What we covered, and what comes next

The Pontryagin Maximum Principle takes an optimal-control problem and produces a Hamiltonian system on $T^{\ast}M$. For the SE(2) sub-Riemannian length problem, maximisation over $u_1, u_2$ on the unit circle gives the normal Hamiltonian $\mathcal H_n = \tfrac12(h_1^2 + h_2^2)$. Lie–Poisson reduction on $\mathfrak{se}(2)^{\ast}$ collapses the $T^{\ast}\mathrm{SE}(2)$ flow to the costate equations $\dot h_1 = h_2 h_3, \dot h_2 = -h_1 h_3, \dot h_3 = 0$ — exactly the equations Part 2 §1 wrote down. The substitution $h_1 = \sqrt c \cos\phi, h_2 = \sqrt c \sin\phi$ turns the costate into a uniformly-rotating phase, and differentiating once more gives the nonlinear pendulum equation for the curvature.
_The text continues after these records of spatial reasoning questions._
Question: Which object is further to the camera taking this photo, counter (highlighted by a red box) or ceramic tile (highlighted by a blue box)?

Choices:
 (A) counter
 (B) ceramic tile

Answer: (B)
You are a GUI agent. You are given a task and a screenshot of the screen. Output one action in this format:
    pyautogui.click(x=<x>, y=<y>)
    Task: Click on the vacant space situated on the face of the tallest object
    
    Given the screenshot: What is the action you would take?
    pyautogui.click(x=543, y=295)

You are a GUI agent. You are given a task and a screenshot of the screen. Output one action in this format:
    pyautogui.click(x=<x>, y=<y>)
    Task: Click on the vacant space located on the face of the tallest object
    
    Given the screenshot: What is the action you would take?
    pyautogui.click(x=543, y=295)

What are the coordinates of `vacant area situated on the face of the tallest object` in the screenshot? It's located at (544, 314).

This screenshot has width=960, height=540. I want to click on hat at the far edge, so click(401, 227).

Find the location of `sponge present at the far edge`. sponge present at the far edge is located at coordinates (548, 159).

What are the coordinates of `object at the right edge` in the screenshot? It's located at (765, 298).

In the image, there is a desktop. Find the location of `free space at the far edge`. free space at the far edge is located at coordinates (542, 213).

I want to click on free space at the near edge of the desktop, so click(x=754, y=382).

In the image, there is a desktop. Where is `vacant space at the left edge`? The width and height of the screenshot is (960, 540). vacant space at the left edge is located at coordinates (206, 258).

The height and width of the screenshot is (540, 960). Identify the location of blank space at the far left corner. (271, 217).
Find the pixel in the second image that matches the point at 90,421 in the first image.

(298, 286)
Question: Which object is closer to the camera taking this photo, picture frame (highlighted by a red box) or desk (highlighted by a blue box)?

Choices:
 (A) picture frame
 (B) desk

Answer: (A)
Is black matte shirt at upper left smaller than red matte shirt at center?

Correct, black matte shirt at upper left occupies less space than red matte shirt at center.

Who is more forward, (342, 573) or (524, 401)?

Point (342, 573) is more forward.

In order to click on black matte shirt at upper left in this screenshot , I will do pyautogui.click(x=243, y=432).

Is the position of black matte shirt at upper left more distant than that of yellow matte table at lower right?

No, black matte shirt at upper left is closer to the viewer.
Appendix A4 will solve the pendulum equation in closed form using Jacobi elliptic functions and the AGM, recovering the period $4K(k^2)$ and the explicit $\kappa(s) = 2k\,\mathrm{sn}(s\mid k^2)$ formula of Part 2.

References

L. S. Pontryagin, V. G. Boltyanskii, R. V. Gamkrelidze, E. F. Mishchenko (1962). The Mathematical Theory of Optimal Processes. Wiley–Interscience. The original PMP source.
A. A. Agrachev, Yu. L. Sachkov (2004). Control Theory from the Geometric Viewpoint. Springer. Chapter 12 derives the SR geodesic equations on Lie groups by exactly this route.
J. E. Marsden, T. S. Ratiu (1999). Introduction to Mechanics and Symmetry. Springer. Chapters 13–14 for Lie–Poisson reduction.
V. I. Arnold (1989). Mathematical Methods of Classical Mechanics. Springer GTM 60. Appendix 2 has Lie–Poisson dynamics.
Yu. L. Sachkov (2010). "Conjugate and cut time in the sub-Riemannian problem on the group of motions of a plane." ESAIM: COCV 16: 1018–1039. Uses the costate ODE derived here.
Elliptic project — Physical Pendulum. Phase-portrait diagram identical to Figure A3.2; same $K(k^2)$ period.